### WHAT TO DO:
Copy each of the items below word for word.
***
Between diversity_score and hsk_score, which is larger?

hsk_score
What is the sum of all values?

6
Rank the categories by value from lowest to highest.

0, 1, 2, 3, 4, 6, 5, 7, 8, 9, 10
***
### ANSWER FOR THIS EXERCISE:
Between diversity_score and hsk_score, which is larger?

hsk_score
What is the sum of all values?

6
Rank the categories by value from lowest to highest.

0, 1, 2, 3, 4, 6, 5, 7, 8, 9, 10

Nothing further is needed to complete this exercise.